As a bonus, here is the argument from impassibility against forgiveness being because of repentance:
- If God is impassible, he is not capable of being moved to do an action by anything external to himself.
- If God forgives someone because they have repented, then he has been moved to act by something outside of himself.
- God is impassible.
- Therefore, God cannot be moved to act because of something outside of himself.
- Therefore, God cannot forgive someone because they have repented.
- Therefore, repentance is not a condition for God’s forgiveness.
Conclusion
I want to be clear about what exactly I have and have not argued for here. I have not argued that classical theism is false. I believe it is false, but that is not my argument here. My argument is that the doctrines of classical theism logically entail that God cannot forgive you.

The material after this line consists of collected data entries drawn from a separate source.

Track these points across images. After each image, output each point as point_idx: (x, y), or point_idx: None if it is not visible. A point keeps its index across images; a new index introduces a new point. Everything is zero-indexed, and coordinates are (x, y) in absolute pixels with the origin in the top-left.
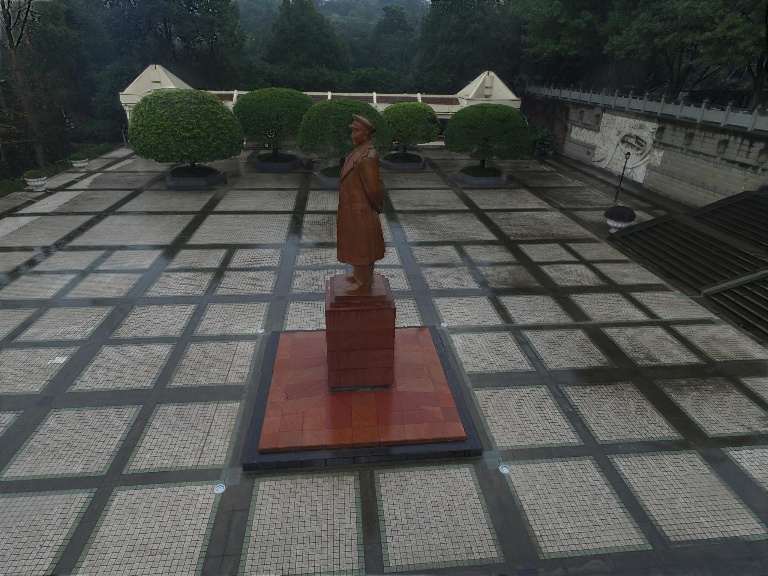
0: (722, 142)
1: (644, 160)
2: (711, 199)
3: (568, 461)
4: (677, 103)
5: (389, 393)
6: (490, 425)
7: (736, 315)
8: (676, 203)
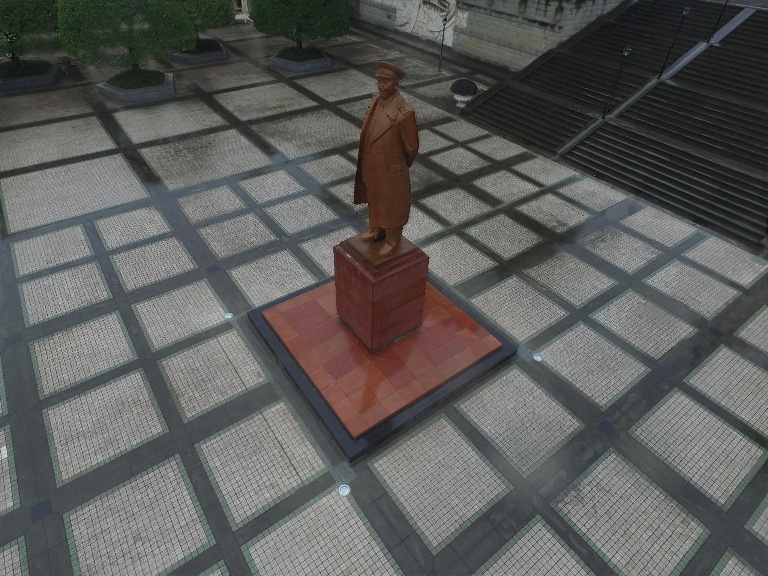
0: (523, 2)
1: (450, 22)
2: (518, 58)
3: (570, 331)
4: None
5: (421, 333)
6: (503, 326)
7: (588, 168)
8: (487, 65)
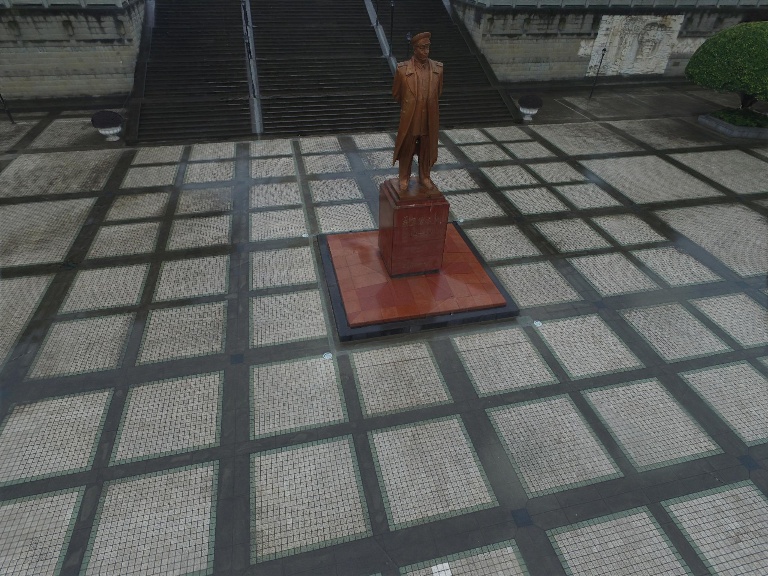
0: (67, 24)
1: None
2: (96, 82)
3: None
4: None
5: None
6: None
7: (290, 133)
8: (58, 100)
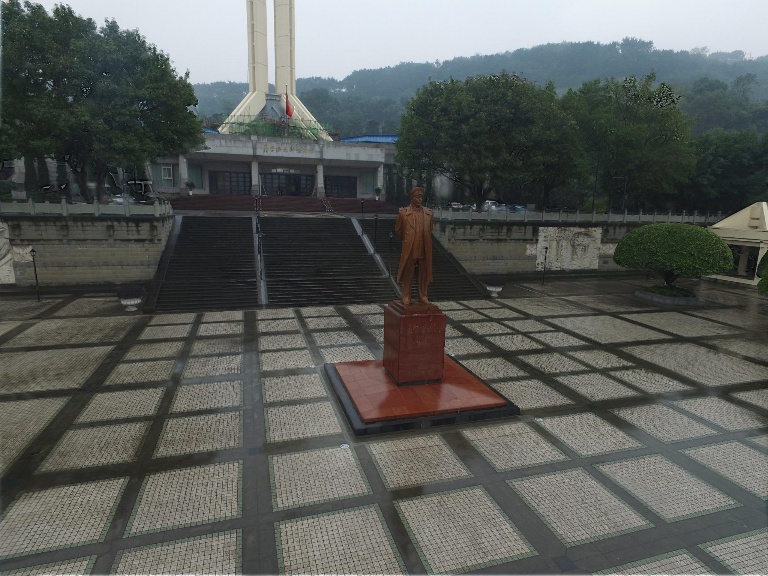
0: (110, 227)
1: (4, 260)
2: (121, 272)
3: None
4: (18, 201)
5: None
6: None
7: (291, 304)
8: (83, 286)
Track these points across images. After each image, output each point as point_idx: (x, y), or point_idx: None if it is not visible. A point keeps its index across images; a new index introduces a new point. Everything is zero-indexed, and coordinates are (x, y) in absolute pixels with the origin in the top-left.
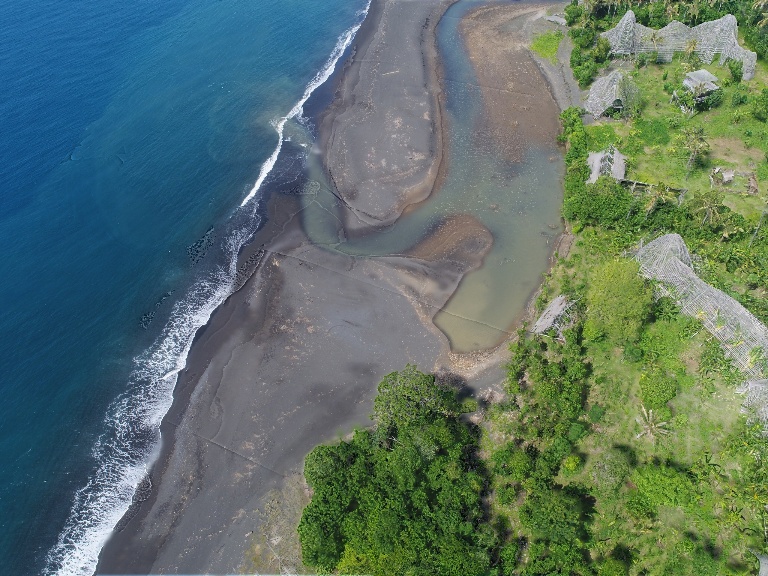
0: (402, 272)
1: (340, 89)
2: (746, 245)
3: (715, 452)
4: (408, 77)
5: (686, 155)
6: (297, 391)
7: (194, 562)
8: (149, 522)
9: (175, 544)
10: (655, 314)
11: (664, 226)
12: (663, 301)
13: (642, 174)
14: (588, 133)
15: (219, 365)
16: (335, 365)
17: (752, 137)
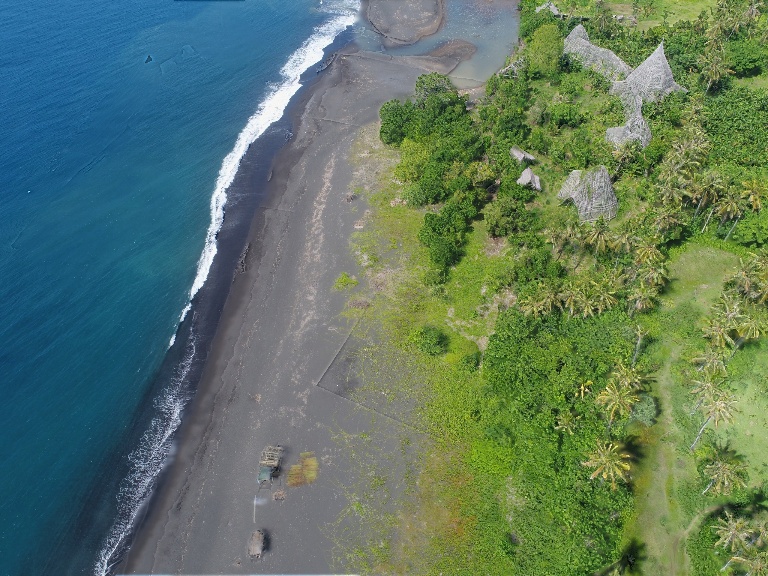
0: (422, 61)
1: None
2: None
3: (595, 114)
4: None
5: None
6: (367, 102)
7: (324, 152)
8: (295, 144)
9: (312, 148)
10: (569, 68)
11: None
12: None
13: None
14: (536, 2)
15: (319, 95)
16: (387, 93)
17: (639, 3)
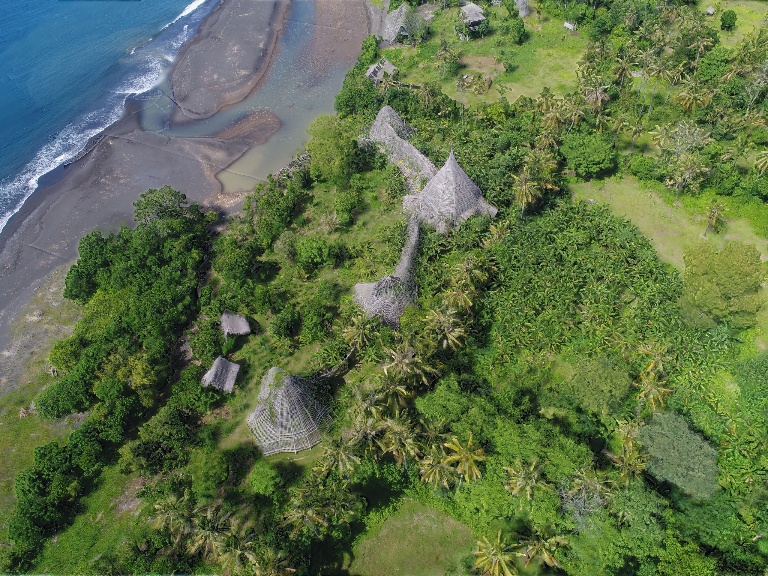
0: (203, 147)
1: (201, 28)
2: (460, 123)
3: (376, 242)
4: (257, 18)
5: (448, 68)
6: (100, 216)
7: None
8: None
9: None
10: (370, 164)
11: (400, 110)
12: (377, 155)
13: (408, 80)
14: (380, 54)
15: (48, 203)
16: (132, 201)
17: (505, 55)
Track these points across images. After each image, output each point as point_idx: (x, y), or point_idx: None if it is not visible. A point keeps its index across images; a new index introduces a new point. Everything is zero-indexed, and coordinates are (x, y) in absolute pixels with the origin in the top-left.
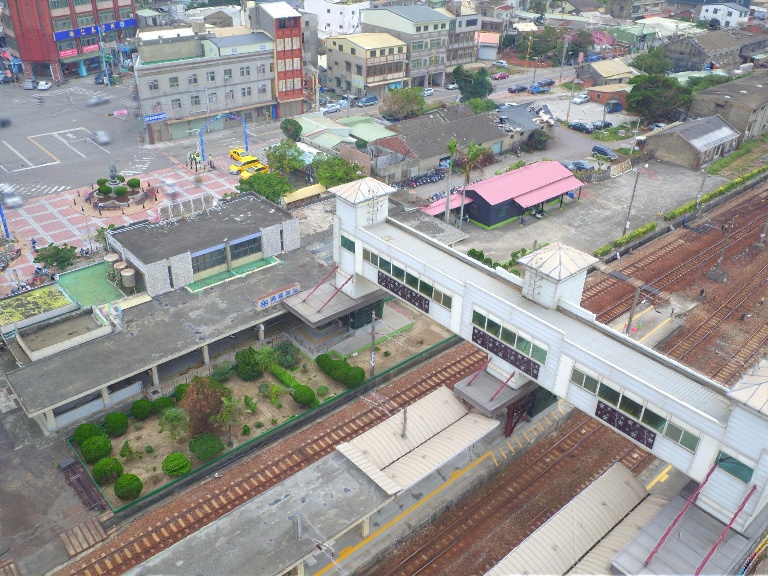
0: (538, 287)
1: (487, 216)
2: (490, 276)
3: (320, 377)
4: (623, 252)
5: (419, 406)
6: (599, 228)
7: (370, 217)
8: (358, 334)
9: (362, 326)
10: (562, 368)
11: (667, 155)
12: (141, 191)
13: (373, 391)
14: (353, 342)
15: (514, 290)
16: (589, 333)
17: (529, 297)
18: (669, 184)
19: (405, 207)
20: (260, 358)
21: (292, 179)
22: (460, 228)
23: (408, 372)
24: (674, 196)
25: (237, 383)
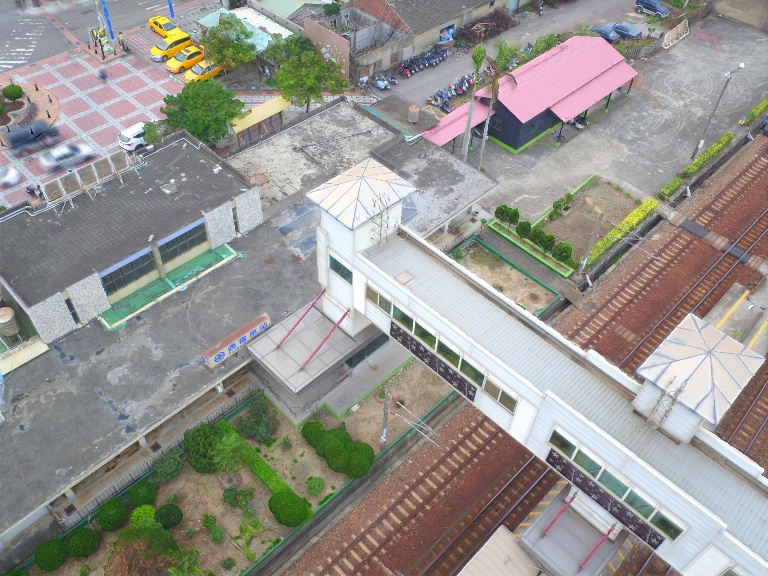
0: (667, 412)
1: (514, 136)
2: (576, 362)
3: (309, 456)
4: (693, 184)
5: (471, 575)
6: (659, 144)
7: (375, 234)
8: (357, 371)
9: (362, 359)
10: (707, 559)
11: (732, 9)
12: (26, 102)
13: (386, 475)
14: (351, 386)
15: (619, 396)
16: (753, 503)
17: (650, 425)
18: (739, 59)
19: (405, 135)
20: (221, 459)
21: (240, 68)
22: (480, 160)
23: (431, 433)
24: (748, 80)
25: (191, 478)
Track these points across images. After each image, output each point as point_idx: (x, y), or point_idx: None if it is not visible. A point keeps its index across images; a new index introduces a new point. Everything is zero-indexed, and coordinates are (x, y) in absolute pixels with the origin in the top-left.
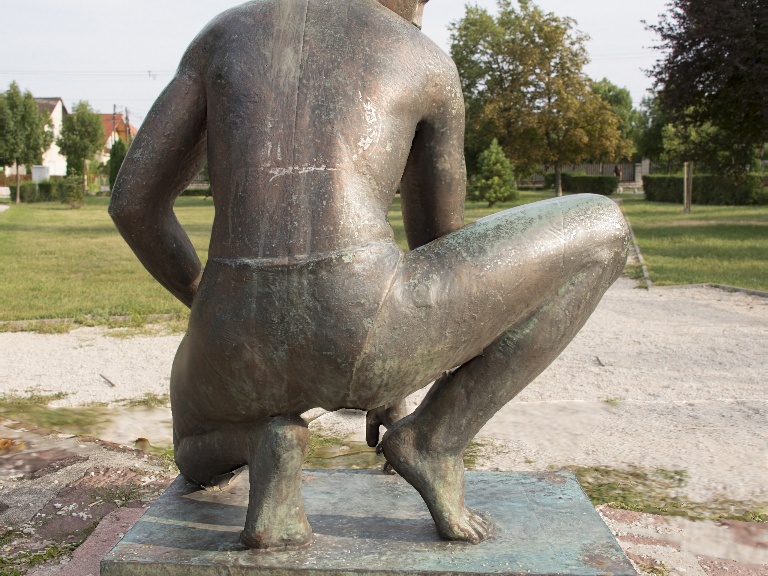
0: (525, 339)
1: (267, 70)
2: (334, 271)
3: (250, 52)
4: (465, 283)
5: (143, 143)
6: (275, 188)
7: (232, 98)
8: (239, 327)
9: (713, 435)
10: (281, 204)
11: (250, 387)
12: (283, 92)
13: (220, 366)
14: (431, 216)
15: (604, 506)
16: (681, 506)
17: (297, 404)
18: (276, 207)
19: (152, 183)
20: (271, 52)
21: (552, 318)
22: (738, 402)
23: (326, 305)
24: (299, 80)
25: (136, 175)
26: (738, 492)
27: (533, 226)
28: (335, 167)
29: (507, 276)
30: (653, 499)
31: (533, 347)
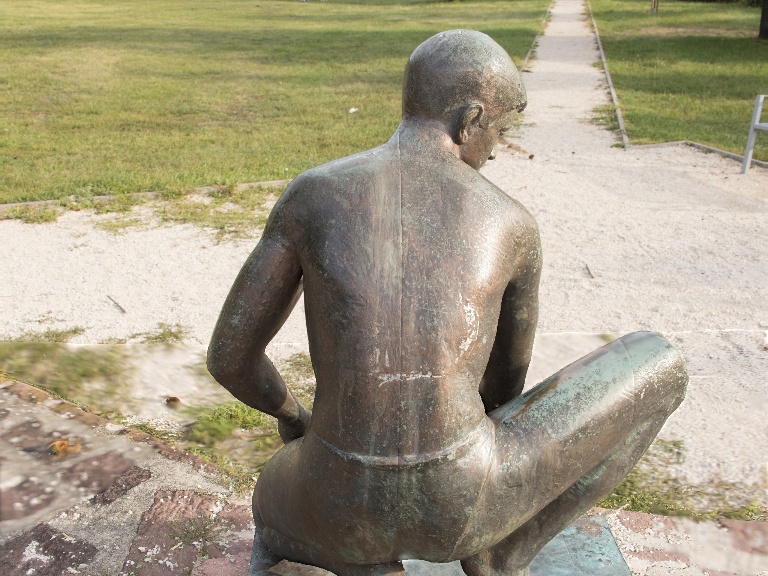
0: (594, 484)
1: (370, 270)
2: (440, 469)
3: (351, 246)
4: (551, 460)
5: (240, 310)
6: (384, 393)
7: (337, 296)
8: (352, 512)
9: (703, 388)
10: (390, 409)
11: (360, 554)
12: (387, 295)
13: (333, 538)
14: (506, 354)
15: (620, 510)
16: (682, 492)
17: (398, 558)
18: (386, 411)
19: (250, 345)
20: (372, 248)
21: (619, 465)
22: (723, 335)
23: (433, 498)
24: (402, 281)
25: (235, 340)
26: (730, 470)
27: (609, 393)
28: (440, 374)
29: (586, 446)
30: (656, 481)
31: (601, 489)
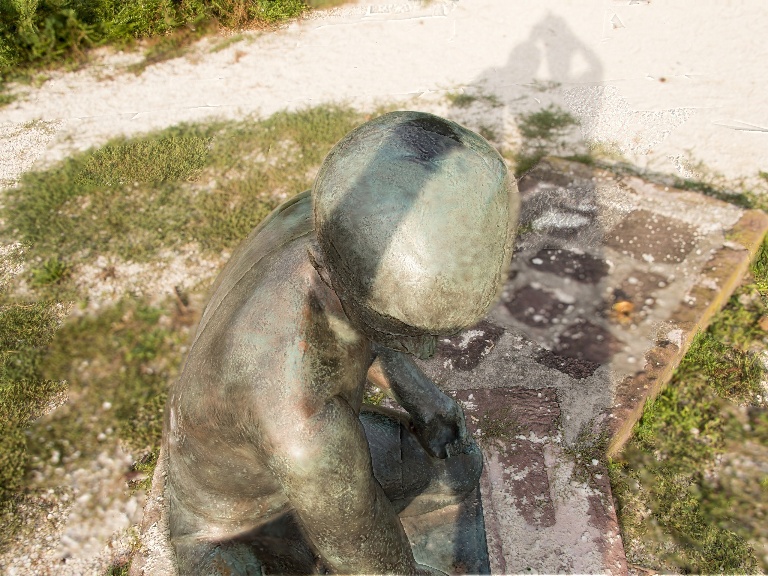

This is in contrast to teachings derived from a sound reading of Scripture. Scripture reveals God as being highly interactive. The doctrines of classical theism are directly contradicted on every page of Scripture and would render crucial claims of the Gospel itself literally false. I do not believe that classical theism should be on the table for a Christian to believe. Of course, classical theists can still be Christians, but that is in spite of their model of God, not because of it. Christian, take solace in that God really has forgiven you, that he really does no longer hold your sin against you, that he really has transferred us from the kingdom of darkness to the kingdom of his Son (Col. 1:13), that you are really no longer under condemnation (Rom. 8:1), and that he really does currently have a positive evaluation of you (Eph. 1:3-14).
I am sure that classical theists will have their rebuttals, and I look forward to seeing what they may be.
[1] Mullins, The Divine Timemaker, in Philosophia Christi Vol. 22, No.2, (2020), 213.
[2] Yes, I’m aware that he had a little more to say on the subject than this. But that’s not the point.
[3] Mullins, The End of The Timeless God (2016), 18. See also Mullins’ chapter in Ontology of Divinity (forthcoming), edited by Miroslaw Szatkowski, 99-111.
[4] Craig, Time and Eternity (2001), 30-31.
[5] Mullins, The End of The Timeless God (2016), 157.
[6] After I had written this bit, I came across an article by Mullins in which he actually says as much. “When God forgives a repentant sinner, God changes both intrinsically and extrinsically. God changes extrinsically in that God comes to stand in a new relation to a creature. Namely, being the one to whom a sinner is repenting of her sins. Yet, God also changes intrinsically in that God’s knowledge will perfectly track the changes in reality. God now knows that He is being prayed to, and God now knows that He is forgiving the sinner.” (Mullins, Ryan T. “Open Theism and Perfect Rationality: An Examination of Dean Zimmerman’s views on God, Time, and Creation.” TheoLogica: An International Journal for Philosophy of Religion and Philosophical Theology 8.2 (2024), pg. 2-3)
[7] Exposition of the Orthodox Faith 2.22
[8] Summa Theologica 1 q.45 a.3
[9] I refer here to the doctrine of simplicity, rounding out the quartet of classical distinctives. This one is a bit more complicated to define clearly, and this post is already long enough, so I will save a consideration of it for a part 2.